- Cuál es tu nombre, moro?
- Rodrigo me bautizaron, señor, en Triana.
- Sea, pues, pese a tu color cetrino, lo que afirmas.
- Haré por el Señor de ésta expedición lo que nadie, señor Maestre. Y ganaré la recompensa de diez mil maravedíes: Encontraré Cipango antes que nadie para el Capitán Mayor. Juro que lo haré…
Mientras, pendiendo de una jarcia, que se balanceaba ligeramente al compás de la marea, un ave cantaba en su jaula.
La tripulación echó a reír ruidosamente al escuchar el discurso. El hombre los miró compadecido:
- ¿Reís ante el triste canto de aquél pinzón, o de nuestra incierta fortuna, camaradas?
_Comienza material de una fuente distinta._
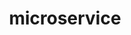 ---
extends: _layouts.tag
title: microservice
description: A collection of Articles that are Micro Services.
---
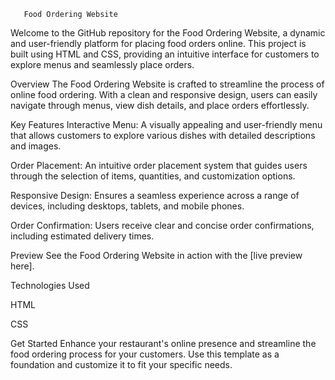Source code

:        Food Ordering Website
Welcome to the GitHub repository for the Food Ordering Website, a dynamic and user-friendly platform for placing food orders online. This project is built using HTML and CSS, providing an intuitive interface for customers to explore menus and seamlessly place orders.

Overview
The Food Ordering Website is crafted to streamline the process of online food ordering. With a clean and responsive design, users can easily navigate through menus, view dish details, and place orders effortlessly.

Key Features
Interactive Menu:
A visually appealing and user-friendly menu that allows customers to explore various dishes with detailed descriptions and images.

Order Placement: 
An intuitive order placement system that guides users through the selection of items, quantities, and customization options.

Responsive Design: 
Ensures a seamless experience across a range of devices, including desktops, tablets, and mobile phones.

Order Confirmation:
Users receive clear and concise order confirmations, including estimated delivery times.

Preview
See the Food Ordering Website in action with the [live preview here].



Technologies Used

HTML

CSS

Get Started
Enhance your restaurant's online presence and streamline the food ordering process for your customers. Use this template as a foundation and customize it to fit your specific needs.



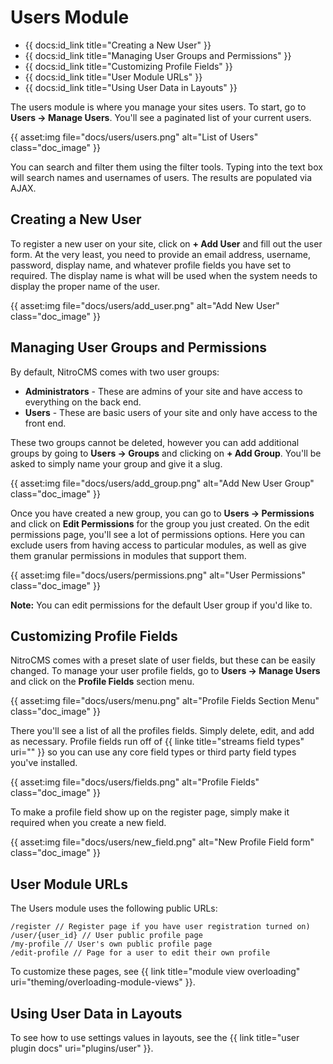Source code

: # Users Module

* {{ docs:id_link title="Creating a New User" }}
* {{ docs:id_link title="Managing User Groups and Permissions" }}
* {{ docs:id_link title="Customizing Profile Fields" }}
* {{ docs:id_link title="User Module URLs" }}
* {{ docs:id_link title="Using User Data in Layouts" }}

The users module is where you manage your sites users. To start, go to **Users &rarr; Manage Users**. You'll see a paginated list of your current users.

{{ asset:img file="docs/users/users.png" alt="List of Users" class="doc_image" }}

You can search and filter them using the filter tools. Typing into the text box will search names and usernames of users. The results are populated via AJAX.

## Creating a New User

To register a new user on your site, click on **+ Add User** and fill out the user form. At the very least, you need to provide an email address, username, password, display name, and whatever profile fields you have set to required. The display name is what will be used when the system needs to display the proper name of the user.

{{ asset:img file="docs/users/add\_user.png" alt="Add New User" class="doc_image" }}

## Managing User Groups and Permissions

By default, NitroCMS comes with two user groups:

* **Administrators** - These are admins of your site and have access to everything on the back end.
* **Users** - These are basic users of your site and only have access to the front end.

These two groups cannot be deleted, however you can add additional groups by going to **Users &rarr; Groups** and clicking on **+ Add Group**. You'll be asked to simply name your group and give it a slug.

{{ asset:img file="docs/users/add\_group.png" alt="Add New User Group" class="doc_image" }}

Once you have created a new group, you can go to **Users &rarr; Permissions** and click on **Edit Permissions** for the group you just created. On the edit permissions page, you'll see a lot of permissions options. Here you can exclude users from having access to particular modules, as well as give them granular permissions in modules that support them.

{{ asset:img file="docs/users/permissions.png" alt="User Permissions" class="doc_image" }}

<div class="tip"><strong>Note:</strong> You can edit permissions for the default User group if you'd like to.</div>

## Customizing Profile Fields

NitroCMS comes with a preset slate of user fields, but these can be easily changed. To manage your user profile fields, go to **Users &rarr; Manage Users** and click on the **Profile Fields** section menu.

{{ asset:img file="docs/users/menu.png" alt="Profile Fields Section Menu" class="doc_image" }}

There you'll see a list of all the profiles fields. Simply delete, edit, and add as necessary. Profile fields run off of {{ linke title="streams field types" uri="" }} so you can use any core field types or third party field types you've installed.

{{ asset:img file="docs/users/fields.png" alt="Profile Fields" class="doc_image" }}

To make a profile field show up on the register page, simply make it required when you create a new field. 

{{ asset:img file="docs/users/new\_field.png" alt="New Profile Field form" class="doc_image" }}

## User Module URLs

The Users module uses the following public URLs:

	/register // Register page if you have user registration turned on)
	/user/{user_id} // User public profile page
	/my-profile // User's own public profile page
	/edit-profile // Page for a user to edit their own profile

To customize these pages, see {{ link title="module view overloading" uri="theming/overloading-module-views" }}.

## Using User Data in Layouts

To see how to use settings values in layouts, see the {{ link title="user plugin docs" uri="plugins/user" }}.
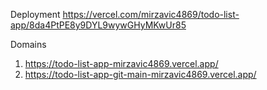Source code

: Deployment
https://vercel.com/mirzavic4869/todo-list-app/8da4PtPE8y9DYL9wywGHyMKwUr85

Domains
1. https://todo-list-app-mirzavic4869.vercel.app/
2. https://todo-list-app-git-main-mirzavic4869.vercel.app/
Así como de ésta luminosa mañana, disfrutad de su trino, que nace del recuerdo de la luz que un día vieron sus ojos. Respetad el canto del ave que entona para todos dolorosamente su ceguera por complacer el humano oído y que musita un poco también, el incierto destino de nuestra casta marinera. ¿Así reís ante el trino anhelante de vuestro propio corazón?
Callaron todos y cada quien volvió a lo que hacía, mientras el maestre miraba sorprendido la escena.
- ¡Lárgate a “La Niña”, gitano, y prompto, antes que eche de verte el Almirante y te tire por la borda, que todo morisco pesa demasiado a su fama!